Selling your home is both a daunting and exciting experience. Thankfully, there are ways to make the process a bit easier. Read on for our guide to selling your home.

Get a valuation for your property

It’s a good idea to get a valuation done on your home with local Estate agent before you decide on an asking price. The Estate Agent can share their expert knowledge with you. However, it doesn’t mean that you have to sell your home at the price they gave at the valuation. It’s your home, and you can decide what you sell it for.

Top Tip

Be as realistic as possible with the price you would like to achieve, deciding to market a property higher than what market indicates could put off buyers and also leave your property on the market for a long period of time.

Find a trusted agent

Without an agent, you can’t advertise your property on online portals (like Rightmove), but an agent’s help goes beyond that.

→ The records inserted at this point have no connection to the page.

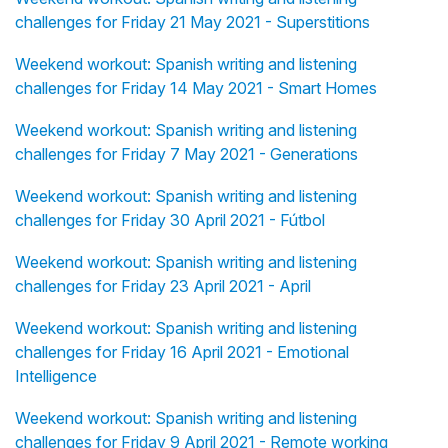
challenges for Friday 21 May 2021 - Superstitions
Weekend workout: Spanish writing and listening
challenges for Friday 14 May 2021 - Smart Homes
Weekend workout: Spanish writing and listening
challenges for Friday 7 May 2021 - Generations
Weekend workout: Spanish writing and listening
challenges for Friday 30 April 2021 - Fútbol
Weekend workout: Spanish writing and listening
challenges for Friday 23 April 2021 - April
Weekend workout: Spanish writing and listening
challenges for Friday 16 April 2021 - Emotional
Intelligence
Weekend workout: Spanish writing and listening
challenges for Friday 9 April 2021 - Remote working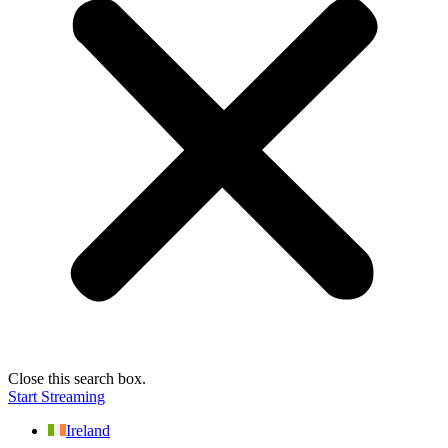
Close this search box.
Start Streaming
Ireland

Your local property professional will know the area like the back of their hand, and will be able to give you honest advice about what to expect. Be especially careful about your agent’s communication skills, and make sure that they can communicate clearly and effectively.

Prepare your home

Staging your home correctly is very important, as the photos in your advertisement determine how many buyers you’ll get through the door. Before your agent comes to take all their pictures, it’s a good idea to get your property looking its best. Maximising interest from buyers online will give you the best chance of a quick sale at a good price.

Choose a solicitor

Transferring ownership of a property is called conveyancing, and it must be done legally through a solicitor. They won’t officially come on board until you have accepted an offer on your property, but you should have them the ready when you accept your offer.

Accept an offer

At this point, you’ll have had plenty of interest in your property, and people should be coming to your home for viewings. When you receive an offer, be sure to negotiate. Some buyers will offer less than they’re willing to pay for the home. Your estate agent should be able to advise if the offer is reasonable. Once you’ve accepted your offer, the sales progression officially begins.

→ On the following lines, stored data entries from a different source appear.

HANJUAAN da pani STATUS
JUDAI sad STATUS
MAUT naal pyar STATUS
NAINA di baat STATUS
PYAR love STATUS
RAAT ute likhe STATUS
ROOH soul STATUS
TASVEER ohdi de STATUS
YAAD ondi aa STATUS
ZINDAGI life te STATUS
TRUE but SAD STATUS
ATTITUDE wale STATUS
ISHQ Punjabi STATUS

Fill out the relevant questionnaires

The buyer’s lawyer will now need to make some enquires so they have all the information they need to draw up the contracts. Your questionnaire will revolve around the boundaries of the property, what fixtures and fittings are included in the sale, and whether you’ve had any disputes or complaints with the neighbours. The council will focus on proposed developments, building works, sewerage, utilities, council tax and things of that nature. This will be done via your solicitor.

Exchange contracts

Once you’ve completed all relevant enquires, the final contract will be finalised and ‘exchanged’ and the sale will be complete in a short time. At this point, both you and the seller are legally committed to the sale. If you choose not to move forward after this point, you could be sued and must return the buyer’s deposit. If the buyer pulls out, they will lose their deposit. Both Parties will mutually agree a date for the completion via their solicitor.


This is when the property officially changes ownership. You will accept payment and hand over the keys. The bulk of the money and the deed will be transferred by each party’s respective solicitors and your solicitor will register the transfer of ownership with the land registry.

Pay off the mortgage

Your provider will have given you and your solicitor a precise redemption figure for your mortgage for completion day. Now the buyer has transferred the bulk of the money to your solicitor, your solicitor can pay off your mortgage for you if there was a mortgage in place.

Receive funds.

Now that everything is done and dusted, your solicitor will send you an account of all their costs, Estate Agents cost, the sale price and redemption of the mortgage. The balance remaining once all cost has been paid will be transferred to you by your solicitor.